# [Aim]
Copy out each of the following entries word for word, keeping every line unchanged.

# [Provided records]
--- START ---

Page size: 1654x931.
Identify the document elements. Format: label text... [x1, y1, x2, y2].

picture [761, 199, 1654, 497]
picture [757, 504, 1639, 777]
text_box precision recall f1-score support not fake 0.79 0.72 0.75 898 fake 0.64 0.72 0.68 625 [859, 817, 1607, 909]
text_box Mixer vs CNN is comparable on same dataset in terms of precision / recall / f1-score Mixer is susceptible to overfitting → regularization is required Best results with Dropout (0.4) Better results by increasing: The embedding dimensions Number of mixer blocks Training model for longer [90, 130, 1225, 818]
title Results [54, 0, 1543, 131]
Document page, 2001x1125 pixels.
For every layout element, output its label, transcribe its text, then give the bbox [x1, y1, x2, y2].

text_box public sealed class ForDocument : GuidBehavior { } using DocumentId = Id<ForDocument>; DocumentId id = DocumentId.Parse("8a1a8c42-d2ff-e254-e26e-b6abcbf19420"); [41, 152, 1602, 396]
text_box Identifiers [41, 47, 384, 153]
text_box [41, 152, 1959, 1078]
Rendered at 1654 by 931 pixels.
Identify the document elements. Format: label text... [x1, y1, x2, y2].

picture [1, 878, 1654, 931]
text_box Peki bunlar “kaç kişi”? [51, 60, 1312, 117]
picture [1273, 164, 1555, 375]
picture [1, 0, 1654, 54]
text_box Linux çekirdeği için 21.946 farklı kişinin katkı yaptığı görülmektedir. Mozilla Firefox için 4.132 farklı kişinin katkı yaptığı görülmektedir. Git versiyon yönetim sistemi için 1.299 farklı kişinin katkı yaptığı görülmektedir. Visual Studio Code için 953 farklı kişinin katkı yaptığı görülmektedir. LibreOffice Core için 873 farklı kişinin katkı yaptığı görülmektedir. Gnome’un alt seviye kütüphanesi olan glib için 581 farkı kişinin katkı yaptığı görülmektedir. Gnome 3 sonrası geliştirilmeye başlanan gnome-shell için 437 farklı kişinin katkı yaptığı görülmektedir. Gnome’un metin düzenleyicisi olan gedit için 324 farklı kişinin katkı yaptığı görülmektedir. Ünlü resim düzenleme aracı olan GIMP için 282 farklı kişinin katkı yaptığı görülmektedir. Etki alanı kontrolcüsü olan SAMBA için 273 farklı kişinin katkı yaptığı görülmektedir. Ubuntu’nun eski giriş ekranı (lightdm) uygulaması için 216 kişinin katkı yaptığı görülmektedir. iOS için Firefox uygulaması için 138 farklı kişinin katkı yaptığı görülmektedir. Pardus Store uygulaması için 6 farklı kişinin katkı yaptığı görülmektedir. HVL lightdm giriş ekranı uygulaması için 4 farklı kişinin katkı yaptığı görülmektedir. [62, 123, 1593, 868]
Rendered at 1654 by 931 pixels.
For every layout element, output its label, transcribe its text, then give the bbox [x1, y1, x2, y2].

--- END ---

# [Answer to the exercise]
Page size: 1654x931.
Identify the document elements. Format: label text... [x1, y1, x2, y2].

picture [761, 199, 1654, 497]
picture [757, 504, 1639, 777]
text_box precision recall f1-score support not fake 0.79 0.72 0.75 898 fake 0.64 0.72 0.68 625 [859, 817, 1607, 909]
text_box Mixer vs CNN is comparable on same dataset in terms of precision / recall / f1-score Mixer is susceptible to overfitting → regularization is required Best results with Dropout (0.4) Better results by increasing: The embedding dimensions Number of mixer blocks Training model for longer [90, 130, 1225, 818]
title Results [54, 0, 1543, 131]
Document page, 2001x1125 pixels.
For every layout element, output its label, transcribe its text, then give the bbox [x1, y1, x2, y2].

text_box public sealed class ForDocument : GuidBehavior { } using DocumentId = Id<ForDocument>; DocumentId id = DocumentId.Parse("8a1a8c42-d2ff-e254-e26e-b6abcbf19420"); [41, 152, 1602, 396]
text_box Identifiers [41, 47, 384, 153]
text_box [41, 152, 1959, 1078]
Rendered at 1654 by 931 pixels.
Identify the document elements. Format: label text... [x1, y1, x2, y2].

picture [1, 878, 1654, 931]
text_box Peki bunlar “kaç kişi”? [51, 60, 1312, 117]
picture [1273, 164, 1555, 375]
picture [1, 0, 1654, 54]
text_box Linux çekirdeği için 21.946 farklı kişinin katkı yaptığı görülmektedir. Mozilla Firefox için 4.132 farklı kişinin katkı yaptığı görülmektedir. Git versiyon yönetim sistemi için 1.299 farklı kişinin katkı yaptığı görülmektedir. Visual Studio Code için 953 farklı kişinin katkı yaptığı görülmektedir. LibreOffice Core için 873 farklı kişinin katkı yaptığı görülmektedir. Gnome’un alt seviye kütüphanesi olan glib için 581 farkı kişinin katkı yaptığı görülmektedir. Gnome 3 sonrası geliştirilmeye başlanan gnome-shell için 437 farklı kişinin katkı yaptığı görülmektedir. Gnome’un metin düzenleyicisi olan gedit için 324 farklı kişinin katkı yaptığı görülmektedir. Ünlü resim düzenleme aracı olan GIMP için 282 farklı kişinin katkı yaptığı görülmektedir. Etki alanı kontrolcüsü olan SAMBA için 273 farklı kişinin katkı yaptığı görülmektedir. Ubuntu’nun eski giriş ekranı (lightdm) uygulaması için 216 kişinin katkı yaptığı görülmektedir. iOS için Firefox uygulaması için 138 farklı kişinin katkı yaptığı görülmektedir. Pardus Store uygulaması için 6 farklı kişinin katkı yaptığı görülmektedir. HVL lightdm giriş ekranı uygulaması için 4 farklı kişinin katkı yaptığı görülmektedir. [62, 123, 1593, 868]
Rendered at 1654 by 931 pixels.
For every layout element, output its label, transcribe its text, then give the bbox [x1, y1, x2, y2].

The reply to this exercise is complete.